Archives for September, 2013

‘Independence, dignity, control': three ‘hot buttons’ when discussing long term care

September 30th, 2013, Comments Off.

The greatest threat to a person’s wealth, according to long term care authority Karen Henderson, can be summed up in one word: longevity.

“Living too long is a threat to your wealth,” Henderson, CEO and founder of the Long Term Care Planning Network, said during a presentation on the topic Monday during the NAIFA Career Conference and Annual Meeting in San Antonio.

Those who plan (and are able) to live with financial security are the fortunate ones. But families with an aging parent or loved one who unexpectedly requires some form of managed care are at risk of draining their financial portfolios, and may have to take it upon themselves to care for their loved ones. The costs for long term care for an individual can run $40,000 to $56,000 a year. Studies show that unpaid family and friends provide the bulk of long term health care services, about $17.5 billion worth of care a year.

With dementia – or cognitive disorders – striking 5 million Americans every year, all families should have a plan on how to care for aging family members who may be at risk of dementia or any other disorder requring long term care, Henderson said. There are several reasons families choose not to have a plan, and Henderson has heard a few:

“Some (consumers) are confident that they will not have use for care planning; others have a lack of awareness and don’t know where to go to get information about it,” she said. Some people do not like the thought of living in a nursing home and think family members will be available to take care of them when the time comes.

Henderson’s advice to agents who sell long term care insurance: “Engage your clients in care planning. Ask questions and get them to establish a need” for the product. Henderson said agents should look for “clues” to their clients’ future well being, such as, does Alzheimer’s run in their family? Do they exercise and eat well? How is their mental health and do they deal with stress in their lives?

There are three words or “hot buttons” that resonate with clients when discussing long term care: independence, dignity, control. “Those three words mean something, and it gets people to take action and think about how to take control over their future now,” Henderson said.

Families that do not make decisions in advance could find themselves in disagreement on critical issues during a time of crisis.

“It’s all about timing,” Henderson said. “Long term care planning allows families to maintain relationships through supervising care, not providing the care.”

Tony Boquet – Health Care Reform: Overview, Updates and Opportunities

September 30th, 2013, Comments Off.

Recent surveys show that 53 percent of the American public does not know what the Affordable Care Act is.
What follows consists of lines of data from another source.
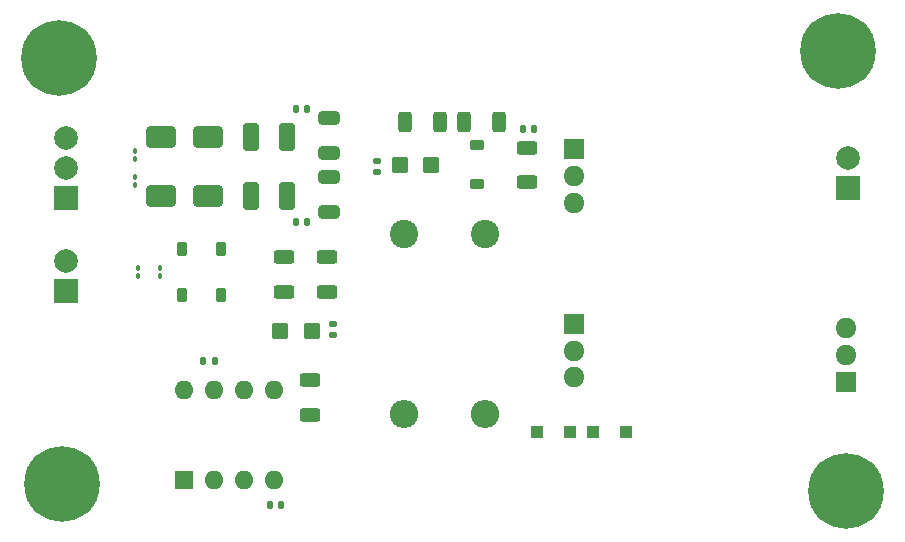
<source format=gts>
%TF.GenerationSoftware,KiCad,Pcbnew,8.0.8*%
%TF.CreationDate,2025-01-31T21:35:31+01:00*%
%TF.ProjectId,BufferCorrente,42756666-6572-4436-9f72-72656e74652e,rev?*%
%TF.SameCoordinates,Original*%
%TF.FileFunction,Soldermask,Top*%
%TF.FilePolarity,Negative*%
%FSLAX46Y46*%
G04 Gerber Fmt 4.6, Leading zero omitted, Abs format (unit mm)*
G04 Created by KiCad (PCBNEW 8.0.8) date 2025-01-31 21:35:31*
%MOMM*%
%LPD*%
G01*
G04 APERTURE LIST*
G04 Aperture macros list*
%AMRoundRect*
0 Rectangle with rounded corners*
0 $1 Rounding radius*
0 $2 $3 $4 $5 $6 $7 $8 $9 X,Y pos of 4 corners*
0 Add a 4 corners polygon primitive as box body*
4,1,4,$2,$3,$4,$5,$6,$7,$8,$9,$2,$3,0*
0 Add four circle primitives for the rounded corners*
1,1,$1+$1,$2,$3*
1,1,$1+$1,$4,$5*
1,1,$1+$1,$6,$7*
1,1,$1+$1,$8,$9*
0 Add four rect primitives between the rounded corners*
20,1,$1+$1,$2,$3,$4,$5,0*
20,1,$1+$1,$4,$5,$6,$7,0*
20,1,$1+$1,$6,$7,$8,$9,0*
20,1,$1+$1,$8,$9,$2,$3,0*%
G04 Aperture macros list end*
%ADD10R,1.600000X1.600000*%
%ADD11O,1.600000X1.600000*%
%ADD12C,2.400000*%
%ADD13O,2.400000X2.400000*%
%ADD14RoundRect,0.250000X0.625000X-0.312500X0.625000X0.312500X-0.625000X0.312500X-0.625000X-0.312500X0*%
%ADD15RoundRect,0.250000X-0.312500X-0.625000X0.312500X-0.625000X0.312500X0.625000X-0.312500X0.625000X0*%
%ADD16RoundRect,0.100000X0.100000X-0.130000X0.100000X0.130000X-0.100000X0.130000X-0.100000X-0.130000X0*%
%ADD17R,1.800000X1.710000*%
%ADD18O,1.800000X1.710000*%
%ADD19R,2.000000X2.000000*%
%ADD20C,2.000000*%
%ADD21C,0.800000*%
%ADD22C,6.400000*%
%ADD23RoundRect,0.250000X-0.300000X-0.300000X0.300000X-0.300000X0.300000X0.300000X-0.300000X0.300000X0*%
%ADD24RoundRect,0.225000X0.375000X-0.225000X0.375000X0.225000X-0.375000X0.225000X-0.375000X-0.225000X0*%
%ADD25RoundRect,0.250000X-1.000000X-0.650000X1.000000X-0.650000X1.000000X0.650000X-1.000000X0.650000X0*%
%ADD26RoundRect,0.225000X-0.225000X-0.375000X0.225000X-0.375000X0.225000X0.375000X-0.225000X0.375000X0*%
%ADD27RoundRect,0.250000X-0.450000X-0.425000X0.450000X-0.425000X0.450000X0.425000X-0.450000X0.425000X0*%
%ADD28RoundRect,0.140000X-0.170000X0.140000X-0.170000X-0.140000X0.170000X-0.140000X0.170000X0.140000X0*%
%ADD29RoundRect,0.250000X0.650000X-0.325000X0.650000X0.325000X-0.650000X0.325000X-0.650000X-0.325000X0*%
%ADD30RoundRect,0.140000X-0.140000X-0.170000X0.140000X-0.170000X0.140000X0.170000X-0.140000X0.170000X0*%
%ADD31RoundRect,0.140000X0.170000X-0.140000X0.170000X0.140000X-0.170000X0.140000X-0.170000X-0.140000X0*%
%ADD32RoundRect,0.250000X-0.412500X-0.925000X0.412500X-0.925000X0.412500X0.925000X-0.412500X0.925000X0*%
%ADD33RoundRect,0.250000X0.412500X0.925000X-0.412500X0.925000X-0.412500X-0.925000X0.412500X-0.925000X0*%
%ADD34RoundRect,0.140000X0.140000X0.170000X-0.140000X0.170000X-0.140000X-0.170000X0.140000X-0.170000X0*%
G04 APERTURE END LIST*
D10*
%TO.C,U1*%
X133180000Y-117020000D03*
D11*
X135720000Y-117020000D03*
X138260000Y-117020000D03*
X140800000Y-117020000D03*
X140800000Y-109400000D03*
X138260000Y-109400000D03*
X135720000Y-109400000D03*
X133180000Y-109400000D03*
%TD*%
D12*
%TO.C,R11*%
X151800000Y-96180000D03*
D13*
X151800000Y-111420000D03*
%TD*%
D12*
%TO.C,R10*%
X158600000Y-96180000D03*
D13*
X158600000Y-111420000D03*
%TD*%
D14*
%TO.C,R9*%
X145290000Y-101125000D03*
X145290000Y-98200000D03*
%TD*%
%TO.C,R8*%
X141600000Y-101125000D03*
X141600000Y-98200000D03*
%TD*%
D15*
%TO.C,R7*%
X156875000Y-86720000D03*
X159800000Y-86720000D03*
%TD*%
%TO.C,R6*%
X154800000Y-86720000D03*
X151875000Y-86720000D03*
%TD*%
D14*
%TO.C,R5*%
X143800000Y-111525000D03*
X143800000Y-108600000D03*
%TD*%
%TO.C,R4*%
X162200000Y-91845000D03*
X162200000Y-88920000D03*
%TD*%
D16*
%TO.C,R2*%
X131100000Y-99775000D03*
X131100000Y-99135000D03*
%TD*%
%TO.C,R1*%
X129300000Y-99135000D03*
X129300000Y-99775000D03*
%TD*%
D17*
%TO.C,Q3*%
X189200000Y-108760000D03*
D18*
X189200000Y-106480000D03*
X189200000Y-104200000D03*
%TD*%
D17*
%TO.C,Q2*%
X166200000Y-103800000D03*
D18*
X166200000Y-106080000D03*
X166200000Y-108360000D03*
%TD*%
%TO.C,Q1*%
X166200000Y-93600000D03*
X166200000Y-91320000D03*
D17*
X166200000Y-89040000D03*
%TD*%
D19*
%TO.C,Power*%
X123200000Y-93200000D03*
D20*
X123200000Y-90660000D03*
X123200000Y-88120000D03*
%TD*%
D19*
%TO.C,OUT*%
X189400000Y-92340000D03*
D20*
X189400000Y-89800000D03*
%TD*%
D19*
%TO.C,SIG*%
X123200000Y-101060000D03*
D20*
X123200000Y-98520000D03*
%TD*%
D21*
%TO.C,M3*%
X186800000Y-118000000D03*
X187502944Y-116302944D03*
X187502944Y-119697056D03*
X189200000Y-115600000D03*
D22*
X189200000Y-118000000D03*
D21*
X189200000Y-120400000D03*
X190897056Y-116302944D03*
X190897056Y-119697056D03*
X191600000Y-118000000D03*
%TD*%
%TO.C,M3*%
X186102944Y-80697056D03*
X186805888Y-79000000D03*
X186805888Y-82394112D03*
X188502944Y-78297056D03*
D22*
X188502944Y-80697056D03*
D21*
X188502944Y-83097056D03*
X190200000Y-79000000D03*
X190200000Y-82394112D03*
X190902944Y-80697056D03*
%TD*%
%TO.C,M3*%
X120400000Y-117400000D03*
X121102944Y-115702944D03*
X121102944Y-119097056D03*
X122800000Y-115000000D03*
D22*
X122800000Y-117400000D03*
D21*
X122800000Y-119800000D03*
X124497056Y-115702944D03*
X124497056Y-119097056D03*
X125200000Y-117400000D03*
%TD*%
%TO.C,M3*%
X125000000Y-81297056D03*
X124297056Y-82994112D03*
X124297056Y-79600000D03*
X122600000Y-83697056D03*
D22*
X122600000Y-81297056D03*
D21*
X122600000Y-78897056D03*
X120902944Y-82994112D03*
X120902944Y-79600000D03*
X120200000Y-81297056D03*
%TD*%
D23*
%TO.C,D7*%
X163000000Y-113000000D03*
X165800000Y-113000000D03*
%TD*%
%TO.C,D6*%
X167800000Y-113000000D03*
X170600000Y-113000000D03*
%TD*%
D24*
%TO.C,D5*%
X158000000Y-92020000D03*
X158000000Y-88720000D03*
%TD*%
D25*
%TO.C,D4*%
X135200000Y-93000000D03*
X131200000Y-93000000D03*
%TD*%
%TO.C,D3*%
X135200000Y-88000000D03*
X131200000Y-88000000D03*
%TD*%
D26*
%TO.C,D2*%
X136300000Y-101400000D03*
X133000000Y-101400000D03*
%TD*%
%TO.C,D1*%
X136300000Y-97450000D03*
X133000000Y-97450000D03*
%TD*%
D27*
%TO.C,C17*%
X141250000Y-104440000D03*
X143950000Y-104440000D03*
%TD*%
D28*
%TO.C,C16*%
X145800000Y-103840000D03*
X145800000Y-104800000D03*
%TD*%
D29*
%TO.C,C15*%
X145400000Y-94350000D03*
X145400000Y-91400000D03*
%TD*%
D30*
%TO.C,C14*%
X142640000Y-95200000D03*
X143600000Y-95200000D03*
%TD*%
D27*
%TO.C,C13*%
X151400000Y-90400000D03*
X154100000Y-90400000D03*
%TD*%
D31*
%TO.C,C12*%
X149500000Y-90960000D03*
X149500000Y-90000000D03*
%TD*%
D30*
%TO.C,C11*%
X142600000Y-85600000D03*
X143560000Y-85600000D03*
%TD*%
D29*
%TO.C,C10*%
X145400000Y-89350000D03*
X145400000Y-86400000D03*
%TD*%
D30*
%TO.C,C9*%
X161840000Y-87320000D03*
X162800000Y-87320000D03*
%TD*%
D32*
%TO.C,C8*%
X138800000Y-93000000D03*
X141875000Y-93000000D03*
%TD*%
D33*
%TO.C,C7*%
X141875000Y-88000000D03*
X138800000Y-88000000D03*
%TD*%
D16*
%TO.C,C6*%
X129000000Y-92040000D03*
X129000000Y-91400000D03*
%TD*%
%TO.C,C5*%
X129000000Y-89865000D03*
X129000000Y-89225000D03*
%TD*%
D34*
%TO.C,C2*%
X141360000Y-119200000D03*
X140400000Y-119200000D03*
%TD*%
D30*
%TO.C,C1*%
X134800000Y-107000000D03*
X135760000Y-107000000D03*
%TD*%
M02*

</source>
Tony Boquet, CLU, ChFC, CASL, CLF, LUTCF, told NAIFA members who attended his workshop at the NAIFA Career Conference that the job of agents and brokers is to take complexity (the ACA is 1,000 pages long and has spawned reams of regulation) and make it simple so clients can understand.

As a specific example, Boquet said is the ACA’s “Play or Pay” rule, which says businesses with 50 or more employees must provide affordable health coverage or pay a $2,000 tax for every employee above the first 30. “It falls to agents to educate businesses on the consequences of play or pay by 2015,” Boque said.

The ACA is going to increase costs, Boquet said, by removing cost-containment strategies currently provided by underwriting as well as annual and lifetime limits. The law’s essential health benefits provision means that certain types of coverage are required – even for those who may not want them. For example, Boquet says, an unmarried 19-year-old female will be required to carry maternity coverage, even if she has no intention of becoming pregnant. People will have fewer choices and will be paying for things they don’t necessarily want.

The psychology of consumers also plays a part. Boquet cites research showing that people with spending authority who are ultimately not responsible for paying the bill spend 300 percent more than those spending their own money. An individual whose health care expenses do not come out of their own pocket doesn’t care whether an MRI costs $6,000 or $3,000, Boquet says.

The ACA will also shift costs around. The law’s 3:1 age-band rating means that the highest risk insurees can pay no more than three times the premiums of those with the lowest risk. That means that people who are young and healthy will see their premiums rise. Employers, meanwhile, will shift their increasing costs to employees.

While a number of ACA provisions are troubling, Boquet says, they remain the law of the land. They present agents and brokers with opportunities to advise companies in need of strategies to contain costs while ensuring that they comply with the law.